The mortality rate in industrial accidents in South Korea was 11 per 100,000 workers in 2015. It’s five times higher than the OECD average. Economic losses due to industrial accidents continue to grow, reaching 19 trillion won much more than natural disaster losses equivalent to 1.1 trillion won. It requires fundamental changes according to industrial safety management. In this study, We classified the risk of accidents in industrial complex of Ulju-gun using spatial analytics and data mining. We collected 119 data on accident data, factory characteristics data, company information such as sales amount, capital stock, building information, weather information, official land price, etc. Through the pre-processing and data convergence process, the analysis dataset was constructed. Then we conducted geographically weighted regression with spatial factors affecting fire incidents and calculated the risk of fire accidents with analytical model for combining Boosting and CART (Classification and Regression Tree). We drew the main factors that affect the fire accident. The drawn main factors are deterioration of buildings, capital stock, employee number, officially assessed land price and height of building.
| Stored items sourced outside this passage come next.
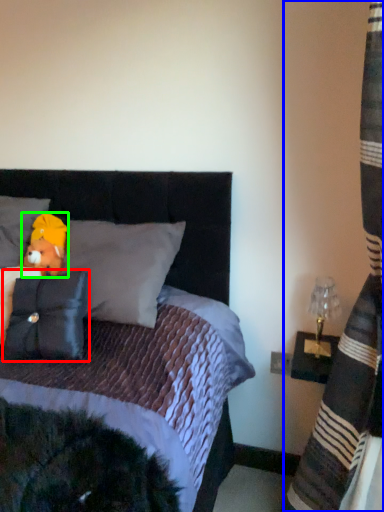
Question: Which object is the farthest from pillow (highlighted by a red box)? Choose among these: curtain (highlighted by a blue box) or figurine (highlighted by a green box).

Choices:
 (A) curtain
 (B) figurine

Answer: (A)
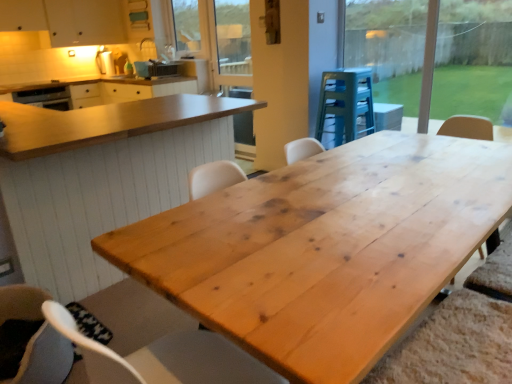
Question: From the image's perspective, is transparent glass window at upper right beneath natural wood table at center, which is the first table from front to back?

Choices:
 (A) yes
 (B) no

Answer: (B)

Question: Is transparent glass window at upper right at the left side of natural wood table at center, arranged as the 2th table when viewed from the back?

Choices:
 (A) no
 (B) yes

Answer: (A)

Question: Is there a large distance between transparent glass window at upper right and natural wood table at center, which is the first table from front to back?

Choices:
 (A) yes
 (B) no

Answer: (A)

Question: Is the depth of transparent glass window at upper right less than that of natural wood table at center, arranged as the 2th table when viewed from the back?

Choices:
 (A) no
 (B) yes

Answer: (A)

Question: Is transparent glass window at upper right behind natural wood table at center, arranged as the 2th table when viewed from the back?

Choices:
 (A) no
 (B) yes

Answer: (B)

Question: Is transparent glass window at upper right touching natural wood table at center, arranged as the 2th table when viewed from the back?

Choices:
 (A) yes
 (B) no

Answer: (B)

Question: Is clear glass window screen at upper center not within wooden screen door at upper center?

Choices:
 (A) no
 (B) yes

Answer: (B)

Question: Are clear glass window screen at upper center and wooden screen door at upper center beside each other?

Choices:
 (A) yes
 (B) no

Answer: (B)

Question: Does clear glass window screen at upper center have a greater height compared to wooden screen door at upper center?

Choices:
 (A) no
 (B) yes

Answer: (A)

Question: From a real-world perspective, is clear glass window screen at upper center positioned under wooden screen door at upper center based on gravity?

Choices:
 (A) no
 (B) yes

Answer: (A)

Question: Is clear glass window screen at upper center positioned with its back to wooden screen door at upper center?

Choices:
 (A) no
 (B) yes

Answer: (A)

Question: Can you confirm if clear glass window screen at upper center is thinner than wooden screen door at upper center?

Choices:
 (A) yes
 (B) no

Answer: (B)

Question: Is transparent glass window at upper right far from wooden screen door at upper center?

Choices:
 (A) yes
 (B) no

Answer: (A)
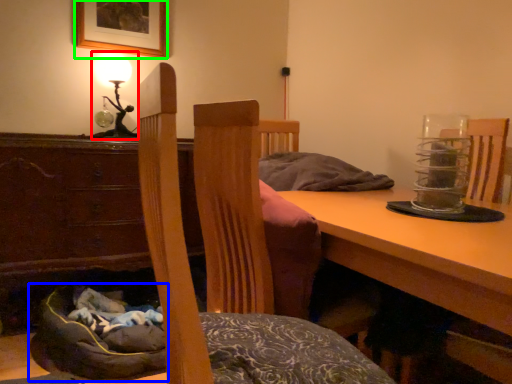
Question: Which object is the closest to the table lamp (highlighted by a red box)? Choose among these: bean bag chair (highlighted by a blue box) or picture frame (highlighted by a green box).

Choices:
 (A) bean bag chair
 (B) picture frame

Answer: (B)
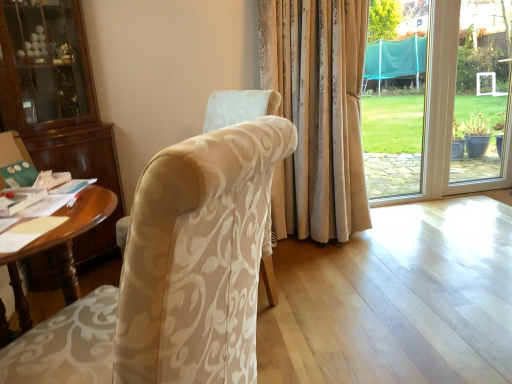
Question: From a real-world perspective, is wooden desk at left positioned above or below beige damask fabric chair at center?

Choices:
 (A) below
 (B) above

Answer: (A)

Question: From the image's perspective, is wooden desk at left located above or below beige damask fabric chair at center?

Choices:
 (A) below
 (B) above

Answer: (A)

Question: Would you say wooden desk at left is to the left or to the right of beige damask fabric chair at center in the picture?

Choices:
 (A) left
 (B) right

Answer: (A)

Question: Choose the correct answer: Is beige damask fabric chair at center inside wooden desk at left or outside it?

Choices:
 (A) inside
 (B) outside

Answer: (B)

Question: Considering the positions of beige damask fabric chair at center and wooden desk at left in the image, is beige damask fabric chair at center bigger or smaller than wooden desk at left?

Choices:
 (A) small
 (B) big

Answer: (A)

Question: Would you say beige damask fabric chair at center is to the left or to the right of wooden desk at left in the picture?

Choices:
 (A) right
 (B) left

Answer: (A)

Question: Is point (217, 218) positioned closer to the camera than point (62, 246)?

Choices:
 (A) closer
 (B) farther

Answer: (A)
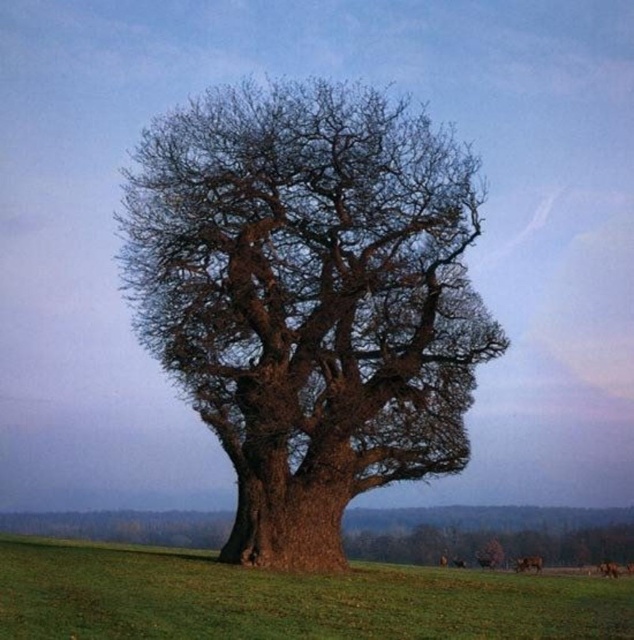
You are standing in front of the ancient oak tree and want to determine the relative positions of two points marked on the tree. Which point is closer to you, point (307, 557) or point (8, 563)?

Point (8, 563) is closer to you because it is closer to the camera than point (307, 557).

You are a landscape photographer planning to capture the brown rough bark oak tree at center and the green grassy field at center in a single frame. Which object should you focus on first if you want to ensure both are in sharp focus?

The brown rough bark oak tree at center is bigger than the green grassy field at center, so you should focus on the brown rough bark oak tree at center first to ensure both are in sharp focus.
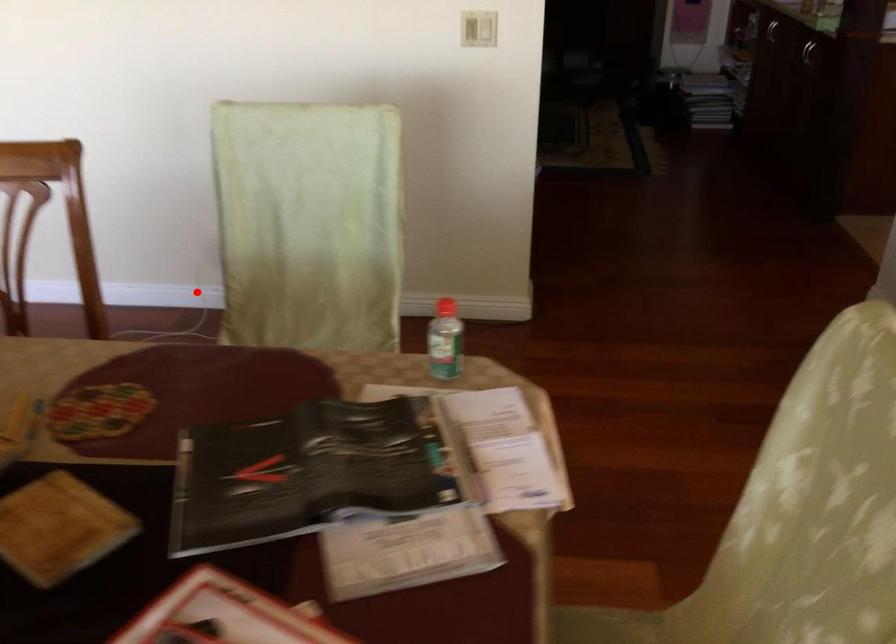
Finally the predicted accident rates were divided into four class (risk category-alert, hazard, caution, and attention) with Jenks Natural Breaks Classification. It is divided by seeking to minimize each class’s average deviation from the class mean, while maximizing each class’s deviation from the means of the other groups. As the analysis results were also visualized on maps, the danger zone can be intuitively checked. It is judged to be available in different policy decisions for different types, such as those used by different types of risk ratings.